Era inverno anche quando venne ritrovato il corpo di Khadija Bencheikh, 46enne di origini marocchine. A smembrarla nella loro casa in piazzale Olimpia - la notte del 29 dicembre 2018 - e a spargerne i pezzi in un campo sperando che venissero mangiati dai maiali, il convivente aiutato dal fratello. Era geloso, disse e aveva paura di essere abbandonato. Fu condannato a vent’anni, è fuori dal carcere per quel morbo di Parkinson che lo ha inchiodato su una sedia a rotelle.
Ma è assolutamente democratico, il femminicidio. Che non fa distinzioni di età, o di etnia. La «colpa» di Fernanda Paoletti, strangolata il 4 giugno 2018 in un appartamento in via Unità d’Italia, era quella di voler vivere alla luce del sole quella relazione segreta che aveva con il suo vicino di casa. Settantasette anni lei, separata. Settantadue lui, sposato con figli, che la sua soluzione l’ha trovata stringendole un cavo al collo legato poi a un termosifone, per inscenare un suicidio. E sempre un «litigio» sarebbe stata la causa della morte di Alessandra Maffezzoli, ammazzata con 9 coltellate al cuore dal suo ex compagno. «Abbiamo litigato e ho perso la testa», ha detto lui. Un refrein che scrive la traccia di tutti i femminicidi.

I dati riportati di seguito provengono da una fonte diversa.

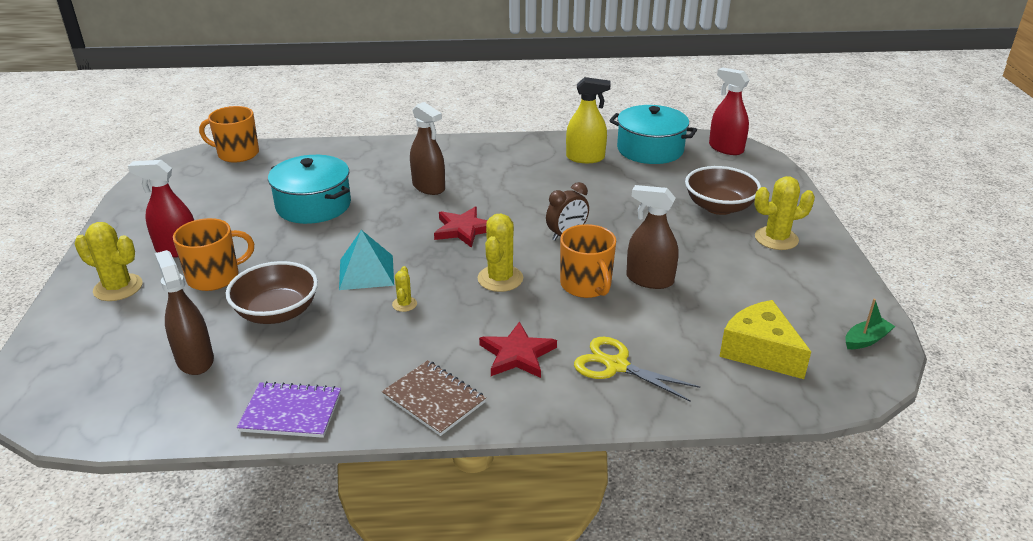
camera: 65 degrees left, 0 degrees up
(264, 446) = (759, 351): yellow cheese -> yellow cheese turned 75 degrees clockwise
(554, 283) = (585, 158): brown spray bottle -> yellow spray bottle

Aveva litigato con la fidanzata, aveva bevuto e aveva «sfogato la rabbia» su Lioara Petronela Ujica, prostituta romena, il magazziniere che il 28 agosto 2016 la uccise a lamate sul torace e sul volto, fino a perforarle le gengive. Liolara aveva una passione per Angelina Jolie e «Kung Fu Panda». Ma agli assassini di donne delle loro passioni, quelle vere, non interessa mai.